— START OF Records for processing —

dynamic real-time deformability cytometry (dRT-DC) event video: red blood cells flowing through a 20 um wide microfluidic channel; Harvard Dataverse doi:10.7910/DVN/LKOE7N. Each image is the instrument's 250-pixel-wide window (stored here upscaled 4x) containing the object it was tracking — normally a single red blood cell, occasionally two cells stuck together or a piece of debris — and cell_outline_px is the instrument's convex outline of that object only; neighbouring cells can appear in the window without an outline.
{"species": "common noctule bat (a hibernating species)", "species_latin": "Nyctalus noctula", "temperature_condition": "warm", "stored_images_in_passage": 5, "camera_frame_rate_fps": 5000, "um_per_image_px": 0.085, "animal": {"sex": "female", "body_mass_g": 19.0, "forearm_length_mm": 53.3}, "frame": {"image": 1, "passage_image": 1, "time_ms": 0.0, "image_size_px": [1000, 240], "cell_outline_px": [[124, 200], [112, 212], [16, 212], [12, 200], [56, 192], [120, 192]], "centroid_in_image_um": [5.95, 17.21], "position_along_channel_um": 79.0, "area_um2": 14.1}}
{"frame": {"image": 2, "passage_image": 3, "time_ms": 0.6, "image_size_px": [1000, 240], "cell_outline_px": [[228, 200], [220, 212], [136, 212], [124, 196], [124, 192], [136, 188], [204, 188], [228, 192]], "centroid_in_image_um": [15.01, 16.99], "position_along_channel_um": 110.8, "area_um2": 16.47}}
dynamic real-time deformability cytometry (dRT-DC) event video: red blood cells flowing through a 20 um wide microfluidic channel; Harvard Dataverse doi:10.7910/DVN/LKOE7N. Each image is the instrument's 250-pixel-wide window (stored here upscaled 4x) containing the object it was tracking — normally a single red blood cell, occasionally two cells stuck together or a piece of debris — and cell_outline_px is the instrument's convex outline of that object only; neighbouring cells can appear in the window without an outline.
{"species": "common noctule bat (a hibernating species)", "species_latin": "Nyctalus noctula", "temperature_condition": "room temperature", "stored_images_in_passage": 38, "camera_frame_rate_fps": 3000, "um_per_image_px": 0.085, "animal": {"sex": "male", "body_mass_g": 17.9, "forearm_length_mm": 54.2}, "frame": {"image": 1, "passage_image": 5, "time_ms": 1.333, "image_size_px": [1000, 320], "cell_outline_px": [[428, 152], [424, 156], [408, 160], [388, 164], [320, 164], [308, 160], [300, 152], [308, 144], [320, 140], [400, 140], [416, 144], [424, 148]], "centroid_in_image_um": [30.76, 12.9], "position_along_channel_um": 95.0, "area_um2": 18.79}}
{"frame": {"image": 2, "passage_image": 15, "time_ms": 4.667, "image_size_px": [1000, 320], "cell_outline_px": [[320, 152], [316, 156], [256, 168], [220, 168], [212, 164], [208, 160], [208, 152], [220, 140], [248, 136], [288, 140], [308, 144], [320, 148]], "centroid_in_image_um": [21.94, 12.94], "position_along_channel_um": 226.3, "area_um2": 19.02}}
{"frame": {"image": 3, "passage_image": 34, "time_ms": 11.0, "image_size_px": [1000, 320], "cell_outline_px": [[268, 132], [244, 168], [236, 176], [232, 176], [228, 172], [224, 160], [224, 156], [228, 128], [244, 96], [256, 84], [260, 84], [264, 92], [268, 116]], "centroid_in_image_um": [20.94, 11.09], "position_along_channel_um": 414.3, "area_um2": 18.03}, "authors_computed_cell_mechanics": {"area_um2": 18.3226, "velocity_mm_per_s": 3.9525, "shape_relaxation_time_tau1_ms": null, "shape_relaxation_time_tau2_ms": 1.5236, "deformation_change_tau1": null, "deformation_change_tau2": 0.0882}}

— END OF Records for processing —

Exercise objective: Every record above should be copied exactly.

Written reply:
dynamic real-time deformability cytometry (dRT-DC) event video: red blood cells flowing through a 20 um wide microfluidic channel; Harvard Dataverse doi:10.7910/DVN/LKOE7N. Each image is the instrument's 250-pixel-wide window (stored here upscaled 4x) containing the object it was tracking — normally a single red blood cell, occasionally two cells stuck together or a piece of debris — and cell_outline_px is the instrument's convex outline of that object only; neighbouring cells can appear in the window without an outline.
{"species": "common noctule bat (a hibernating species)", "species_latin": "Nyctalus noctula", "temperature_condition": "warm", "stored_images_in_passage": 5, "camera_frame_rate_fps": 5000, "um_per_image_px": 0.085, "animal": {"sex": "female", "body_mass_g": 19.0, "forearm_length_mm": 53.3}, "frame": {"image": 1, "passage_image": 1, "time_ms": 0.0, "image_size_px": [1000, 240], "cell_outline_px": [[124, 200], [112, 212], [16, 212], [12, 200], [56, 192], [120, 192]], "centroid_in_image_um": [5.95, 17.21], "position_along_channel_um": 79.0, "area_um2": 14.1}}
{"frame": {"image": 2, "passage_image": 3, "time_ms": 0.6, "image_size_px": [1000, 240], "cell_outline_px": [[228, 200], [220, 212], [136, 212], [124, 196], [124, 192], [136, 188], [204, 188], [228, 192]], "centroid_in_image_um": [15.01, 16.99], "position_along_channel_um": 110.8, "area_um2": 16.47}}
dynamic real-time deformability cytometry (dRT-DC) event video: red blood cells flowing through a 20 um wide microfluidic channel; Harvard Dataverse doi:10.7910/DVN/LKOE7N. Each image is the instrument's 250-pixel-wide window (stored here upscaled 4x) containing the object it was tracking — normally a single red blood cell, occasionally two cells stuck together or a piece of debris — and cell_outline_px is the instrument's convex outline of that object only; neighbouring cells can appear in the window without an outline.
{"species": "common noctule bat (a hibernating species)", "species_latin": "Nyctalus noctula", "temperature_condition": "room temperature", "stored_images_in_passage": 38, "camera_frame_rate_fps": 3000, "um_per_image_px": 0.085, "animal": {"sex": "male", "body_mass_g": 17.9, "forearm_length_mm": 54.2}, "frame": {"image": 1, "passage_image": 5, "time_ms": 1.333, "image_size_px": [1000, 320], "cell_outline_px": [[428, 152], [424, 156], [408, 160], [388, 164], [320, 164], [308, 160], [300, 152], [308, 144], [320, 140], [400, 140], [416, 144], [424, 148]], "centroid_in_image_um": [30.76, 12.9], "position_along_channel_um": 95.0, "area_um2": 18.79}}
{"frame": {"image": 2, "passage_image": 15, "time_ms": 4.667, "image_size_px": [1000, 320], "cell_outline_px": [[320, 152], [316, 156], [256, 168], [220, 168], [212, 164], [208, 160], [208, 152], [220, 140], [248, 136], [288, 140], [308, 144], [320, 148]], "centroid_in_image_um": [21.94, 12.94], "position_along_channel_um": 226.3, "area_um2": 19.02}}
{"frame": {"image": 3, "passage_image": 34, "time_ms": 11.0, "image_size_px": [1000, 320], "cell_outline_px": [[268, 132], [244, 168], [236, 176], [232, 176], [228, 172], [224, 160], [224, 156], [228, 128], [244, 96], [256, 84], [260, 84], [264, 92], [268, 116]], "centroid_in_image_um": [20.94, 11.09], "position_along_channel_um": 414.3, "area_um2": 18.03}, "authors_computed_cell_mechanics": {"area_um2": 18.3226, "velocity_mm_per_s": 3.9525, "shape_relaxation_time_tau1_ms": null, "shape_relaxation_time_tau2_ms": 1.5236, "deformation_change_tau1": null, "deformation_change_tau2": 0.0882}}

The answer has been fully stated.